A 3-D Analytical Model for Multi-Stage Fractured Shale Gas Reservoirs with Damaged Fractures

Zeng, Jie (The University of Western Australia) | Li, Wai (The University of Western Australia) | Liu, Jishan (The University of Western Australia) | Leong, Yee-Kwong (The University of Western Australia) | Elsworth, Derek (The Pennsylvania State University) | Tian, Jianwei (The University of Western Australia) | Guo, Jianchun (Southwest Petroleum University)



After performing hydraulic fracturing treatments in shale reservoirs, the hydraulic fractures and their adjacent reservoir rocks can be damaged. Typically, the following fracture damage scenarios may occur: (1) choked fractures with near-wellbore damage; (2) partially propped fractures with unpropped or poorly propped sections within the fractures; (3) fracture face damage; and (4) multiple damage cases. The basic equations of fracture skin factors, which are widely used to depict fracture damage, are derived under steady-state conditions. They are not accurate when the damaged length is relatively long and are not applicable for multiple fracture damage and partially propped fractures. In this paper, a new composite linear flow model is established considering all above-mentioned fracture damage mechanisms, complex gas transport mechanisms, and the stimulated reservoir volume (SRV) of shale gas reservoirs.

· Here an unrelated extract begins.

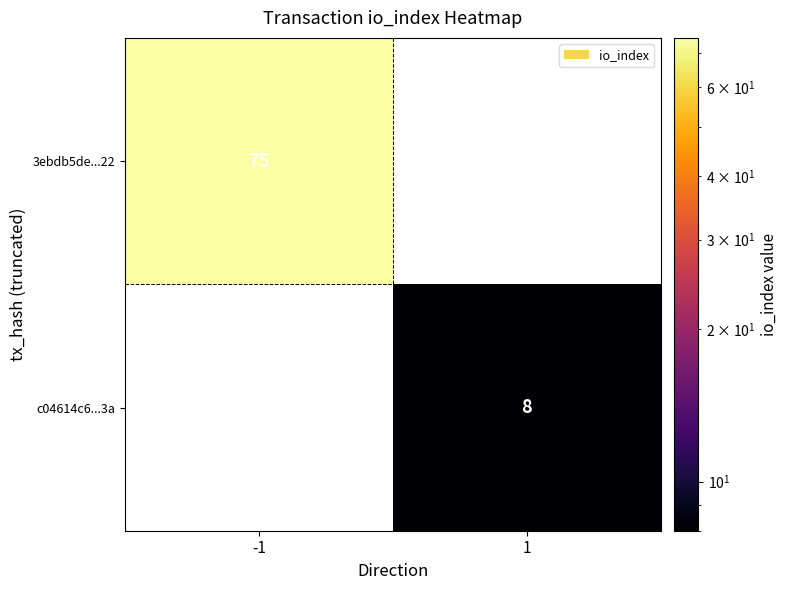

The 3ebdb5de...22 series shows 75 at -1. True or false?

True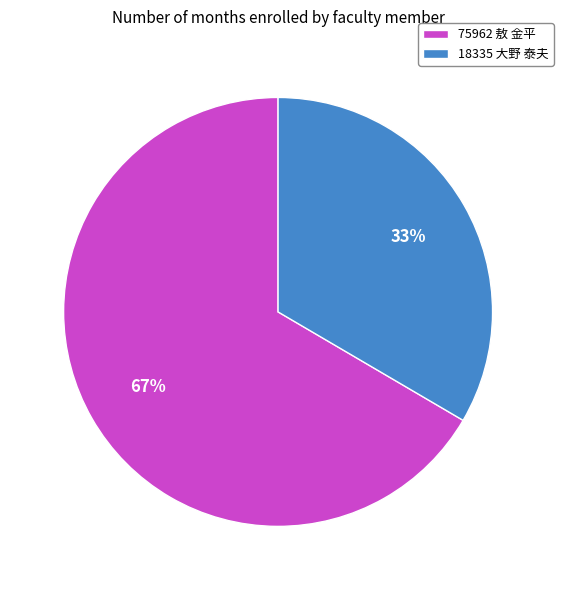

How many segments does this pie chart have?

2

The matrix model is modified from de Swaan-O's spherical element model considering the slip flow, Knudsen diffusion, surface diffusion, and desorption. Natural fractures are idealized as a thin layer that evenly covers the matrix. The reservoir-fracture flow model is extended from the seven-region linear flow model with four additional sub-regions to handle single and multiple fracture damage mechanisms. Specifically, the inner reservoir region near the primary hydraulic fracture is treated as the SRV where the secondary fracture permeability is higher than that of other unstimulated dual-porosity regions and obeys a power-law decreasing trend due to the attenuate stimulation intensity within the SRV. The flows in different regions are coupled through flux and pressure continuity conditions at their interfaces.

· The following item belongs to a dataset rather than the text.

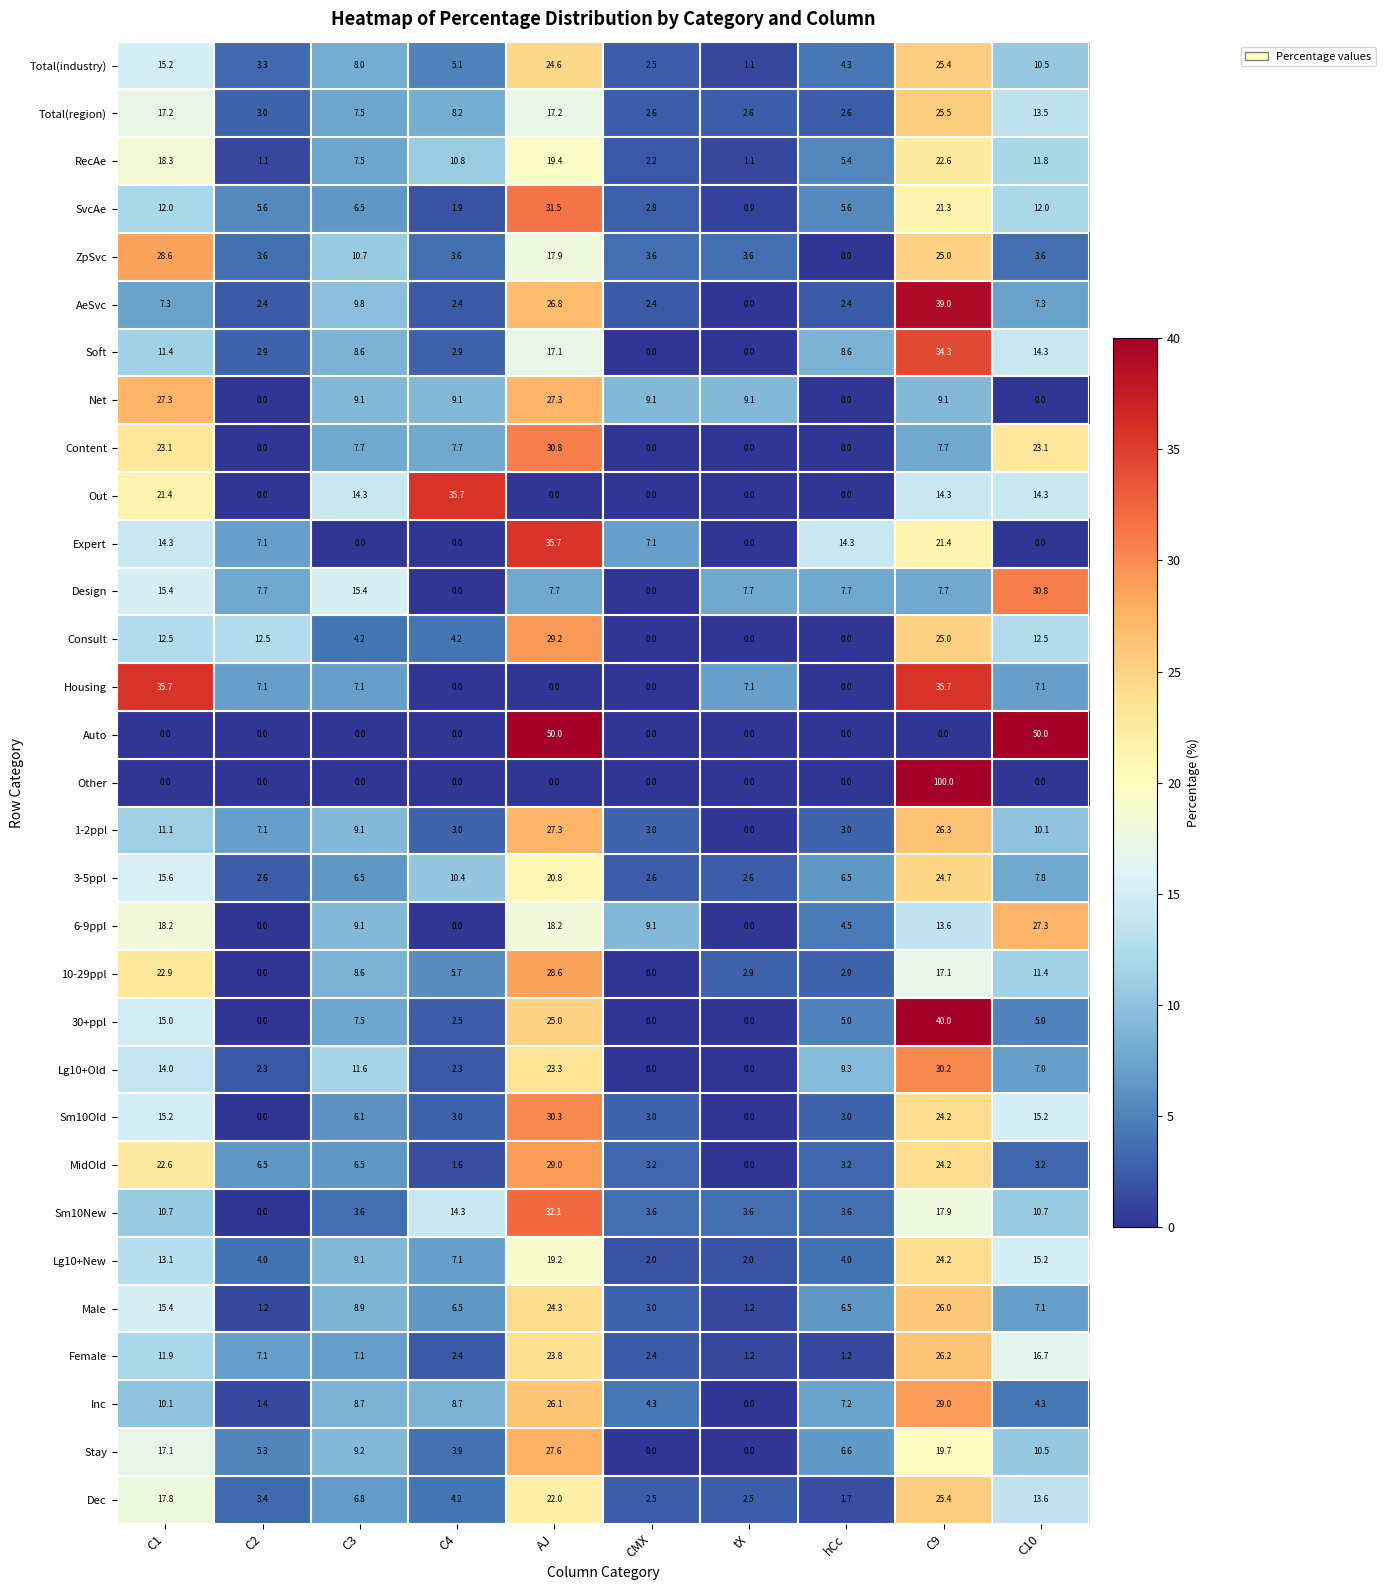

At which label does Design reach its peak?

C10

This model is validated by matching with the Marcellus Shale production data. And the degraded model's calculation matches well with that of the seven-region linear flow model validated by KAPPA software. Type curves with five typical flow regimes are generated and sensitivity analyses are conducted. Results indicate that the presence of the SRV diminishes pressure and derivative values in certain flow regimes depending on the SRV properties. Fracture face damage, choked fracture damage, and partially propped fractures all control specific flow regimes but the fracture face damage shows the smallest influence, only dominating the late fracture linear flow regime and the matrix-fracture transient regime. In the multiple fracture damage case, some typical flow regimes can be easily identified except the partially propped fractures. The field application example further ensures the applicability in dealing with real field data.